Transjakarta was the first rapid bus transit system in South East Asia having begun operations in 2004. What are the current developments taking place in the company to cater to the growing need for public transport in Jakarta?

The Transjakarta network carries around 350,000 people per day which is small when compared to public transport bus networks in other cities such as Guangzhou, which carries 800,000 passengers per day. Based on the size of the city, our target is 2 million passengers per day and to achieve this we need many more buses. Currently we have 571 buses in operation and our calculations show that to maintain frequency of one bus every few minutes we need 1,200 articulated buses.

We are tackling not only the number of vehicles but also issues related to the bus lanes as in Jakarta these are often used by cars and motorcycles which slows down our buses. Slower buses make the prospect of using public transport less appealing to commuters. Fuel sources are another issue as due to government regulations, our buses are fuelled by CNG. However there are only 5 CNG gas stations in Jakarta and we would need 10-15 to cater to our existing buses to avoid queues.

As a government body, Transjakarta is run by civil servants so we are currently transforming to make ourselves more dynamic and flexible through a new structure.

What plans are in place to expand Transjakarta’s operations further in the Greater Jakarta area?

Currently we are limited to the Jakarta area and cannot enter neighbouring cities such as Bogor, however once we have transformed from a government entity to a company then we will be able to do so. In the future we want the BRT service to be not only for Jakarta but also for the surrounding suburbs as these areas are populated by people who come into Jakarta to work every day. There is increasingly high demand for public transport from people who live in these suburban areas.

A new body called OTG Transport Authority for Jabodetabek will be set up to execute this expansion plan but it requires a presidential decree to move ahead.
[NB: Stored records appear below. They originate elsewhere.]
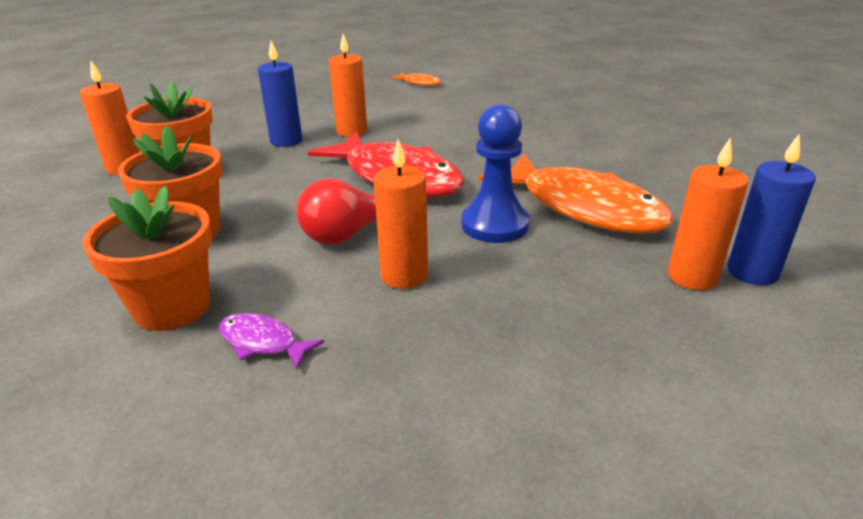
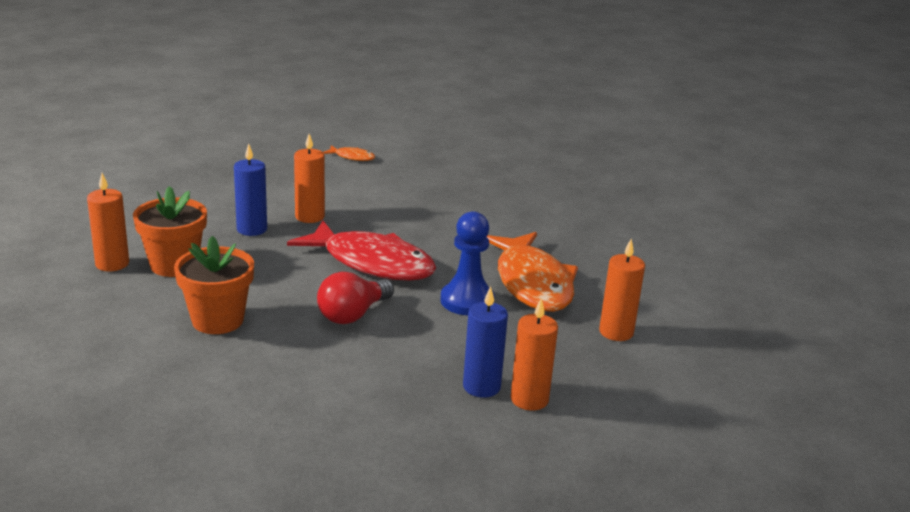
camera: 15 degrees left, 5 degrees down
(172, 307) = (245, 378): orange flower pot -> none
(262, 342) = (329, 396): purple fish -> none
(404, 276) = (411, 344): orange candle -> orange candle (529, 399)
(583, 208) = (532, 283): orange fish -> orange fish turned 45 degrees clockwise
(752, 272) = (656, 326): blue candle -> blue candle (481, 387)

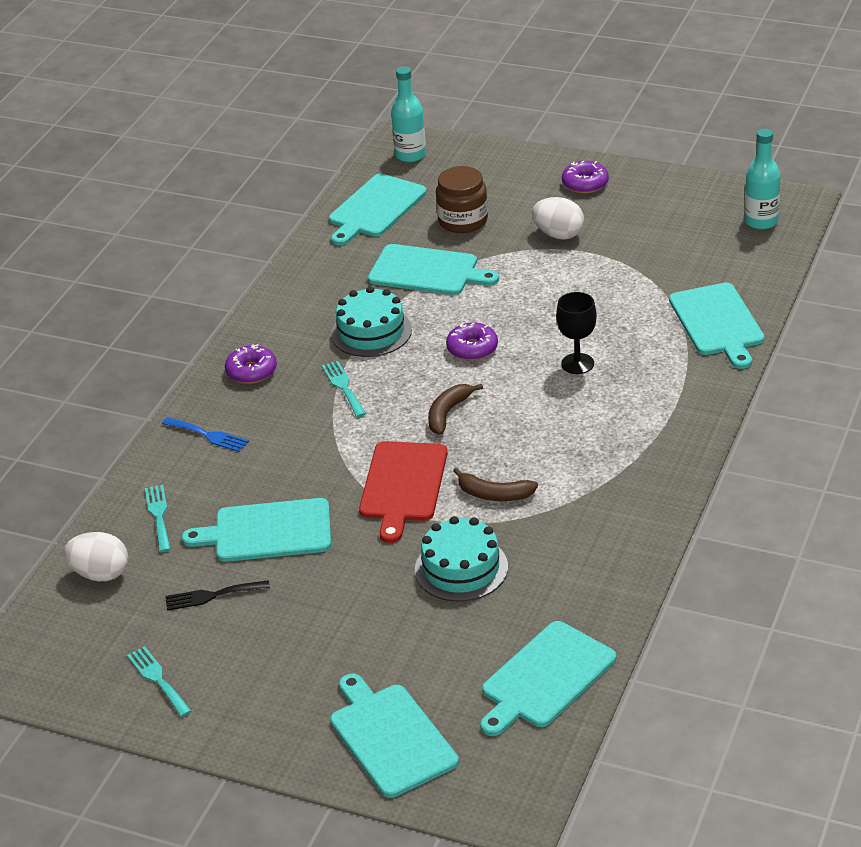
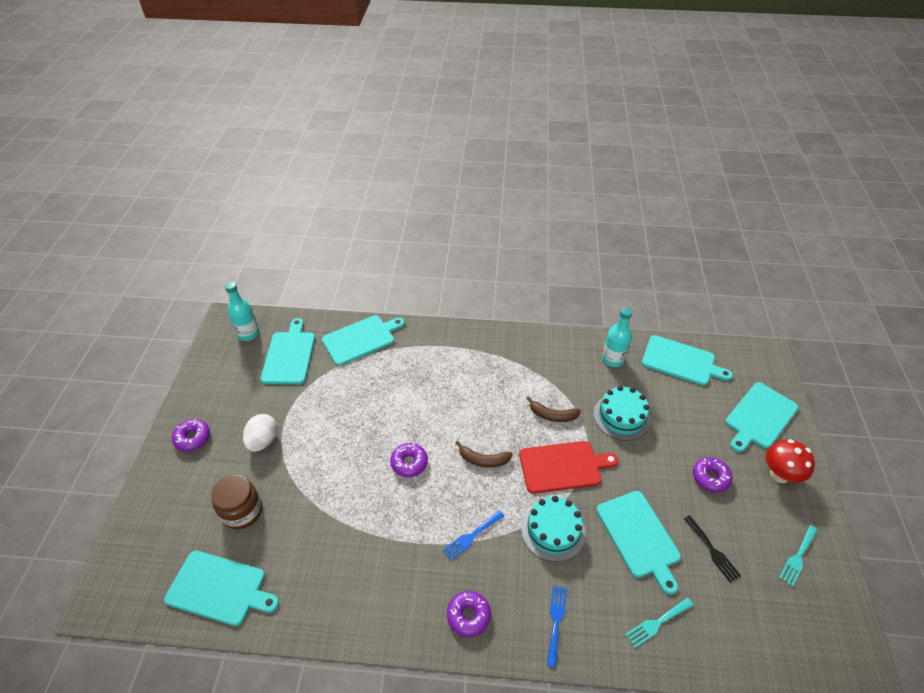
camera: 110 degrees left, 10 degrees up
(100, 574) = (734, 642): white egg -> none
(281, 715) = (779, 474): none -> red mushroom
(314, 633) = (710, 477): none -> purple donut
(343, 387) = (471, 536): turquoise fork -> blue fork
(371, 332) = (400, 537): turquoise cake -> turquoise cake (553, 530)
(410, 155) = (129, 583): turquoise bottle -> turquoise bottle (612, 359)
(427, 271) = (315, 518): turquoise cutting board -> turquoise cutting board (289, 355)
(494, 494) = (552, 415): brown banana -> brown banana turned 105 degrees clockwise
(577, 364) = (415, 399): black goblet -> none

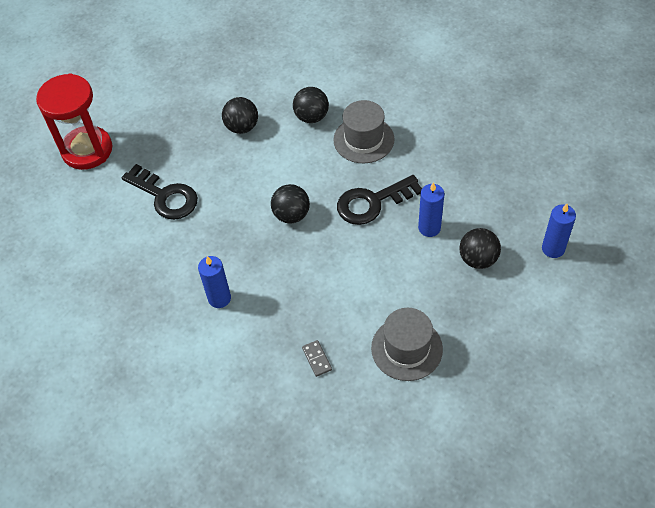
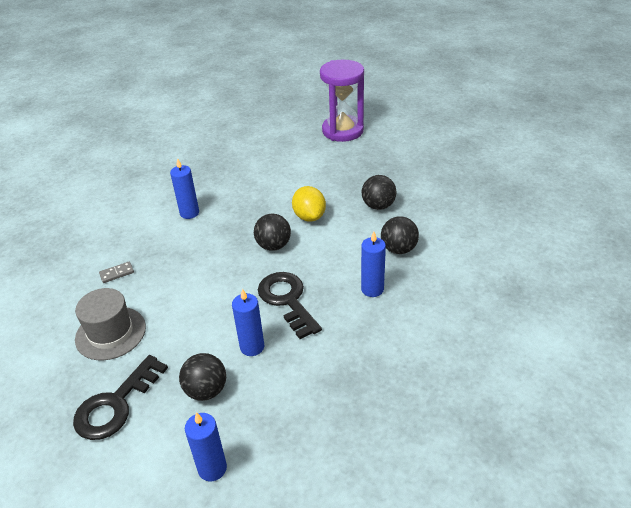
camera: 85 degrees right, 15 degrees down
(87, 150) = (342, 131): red hourglass -> purple hourglass
(165, 196) = (296, 173): black key -> black key (115, 404)
(248, 184) = (309, 216): none -> yellow lemon
(363, 139) = (372, 289): grey hat -> blue candle

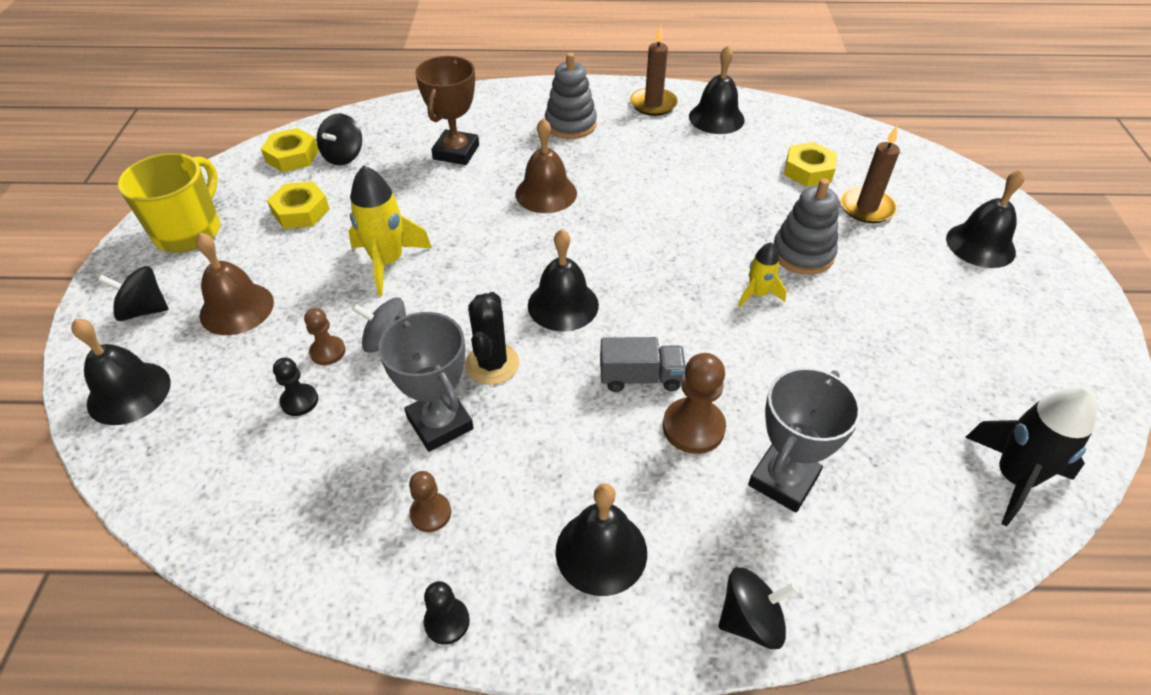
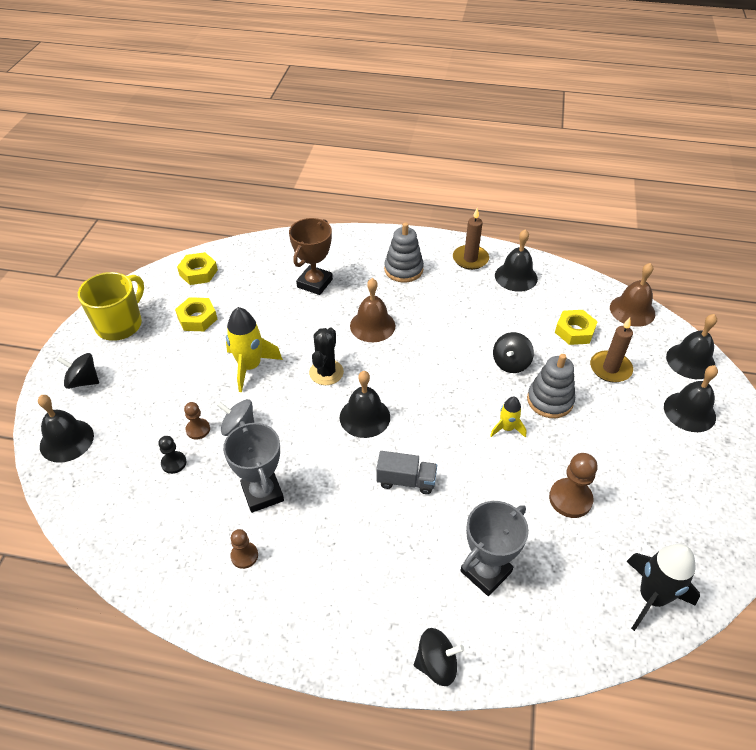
camera: 10 degrees right, 0 degrees up
(237, 308) = (143, 388): brown bell -> brown bell (632, 310)
(344, 156) = (234, 277): black spinning top -> black spinning top (510, 363)
(447, 621) = (241, 630): black pawn -> none
(492, 364) = (306, 455): black cactus -> black cactus (326, 372)
(601, 551) = (349, 600): black bell -> black bell (690, 361)
(693, 427) = (433, 523): brown pawn -> brown pawn (570, 499)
Transjakarta is often criticised by commuters due to the unpredictability of bus arrivals and long intervals between buses. How are you planning to tackle this problem?

We have a lot of homework to do to improve our quality of service but we are listening to input and conduct passenger surveys to get feedback. We have tried to respond to issues such as sexual harassment taking place on the network and introduced a program whereby the front of the bus is reserved just for women. To reduce waiting times we are expanding our fleet by 102 buses with a further 76 buses to be added shortly. The governor of Jakarta has made a pledge to introduce 1,000 additional buses in a short amount of time and I believe this can be achieved over the next two years.

What new technologies do you plan on implementing to improve the performance of the Transjakarta system?

The network was previously run on a purely manual system but as of 2011 50% of our buses had GPS tracking technology so we can monitor their position. We are also introducing a centralised control room so that the data will be centrally gathered and decisions on where buses need to be deployed can be made more quickly.

For payment processing we have also introduced electronic ticketing and more of our buses will soon be equipped to handle this. The electronic ticketing will also enable us to gather data on the passengers at each station.

There are many other technologies available in the market such as providing information through mobile phones that we hope to introduce in the future.

What would be your final message to Global Business Guide Indonesia's audience?

Transjakarta is growing and there are many opportunities to work together and integrate Indonesia’s public transport systems. I hope that one day all of Indonesia’s public transport will operate in parallel under one management and one payment system, as this is my vision for the future.